J5 oil has a slightly mellow but distinctive peppery flavour, good colour and is a robust oil great for dressings and dipping.  J5 olives are also useful for pickling though are smallish compared with other cultivars.



Is the predominant olive grown in Italy, believed to have originated in Tuscany and does very well in Northalnd.
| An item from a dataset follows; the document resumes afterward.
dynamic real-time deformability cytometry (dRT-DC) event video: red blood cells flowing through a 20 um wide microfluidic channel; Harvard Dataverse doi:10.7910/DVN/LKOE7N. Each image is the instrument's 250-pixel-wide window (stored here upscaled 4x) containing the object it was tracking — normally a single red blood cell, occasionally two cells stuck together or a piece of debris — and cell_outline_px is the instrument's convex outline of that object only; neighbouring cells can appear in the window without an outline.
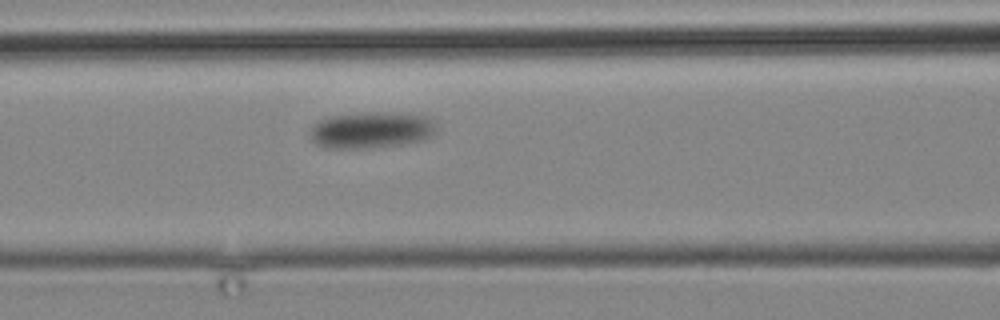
{"species": "common noctule bat (a hibernating species)", "species_latin": "Nyctalus noctula", "temperature_condition": "cold", "stored_images_in_passage": 11, "camera_frame_rate_fps": 3000, "um_per_image_px": 0.085, "animal": {"sex": "male", "body_mass_g": 19.2, "forearm_length_mm": 51.8}, "frame": {"image": 1, "passage_image": 11, "time_ms": 14.333, "image_size_px": [1000, 320], "cell_outline_px": [[436, 132], [432, 136], [424, 140], [400, 144], [364, 148], [324, 148], [316, 144], [308, 136], [308, 132], [320, 120], [328, 116], [372, 112], [400, 112], [424, 116], [432, 120], [436, 124]], "centroid_in_image_um": [31.55, 11.05], "position_along_channel_um": 135.0, "area_um2": 26.99}}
It grows more like a tree than a bush, with dense foliage and is also a good table olive being larger in size than the J5.  Leccino oil is delicate in flavour and does well blended with Frantoio.



Frantoio is also a Tuscan Olive that does very well in the Northland climate.  Medium in size it produces a high quality oil.  When blended with Leccino, frantoio oil is robust with an almost chilli kick in the tail.  Perfect for dipping.  



The Spanish Manzanilla is one of the most abundant olives, originating in Seville Spain.  Manzanilla has a lower oil content than the other olives we grow and this makes it more suitable as a table olive.  It is round and fleshy, and often seen on a toothpick in cocktails!



By some twist of fate we also managed to plant two Koroneiki olive trees.  These are predominantly grown in Greece and Crete, are small, stocky dense trees and cope well with the wind – one of the outstanding features of the Peninsula on which we live! As with the J5,  Koroneiki fruists from the first year and has a very high oil to kilo yield.  Koroneiki oil is a mellow oil with honey tones.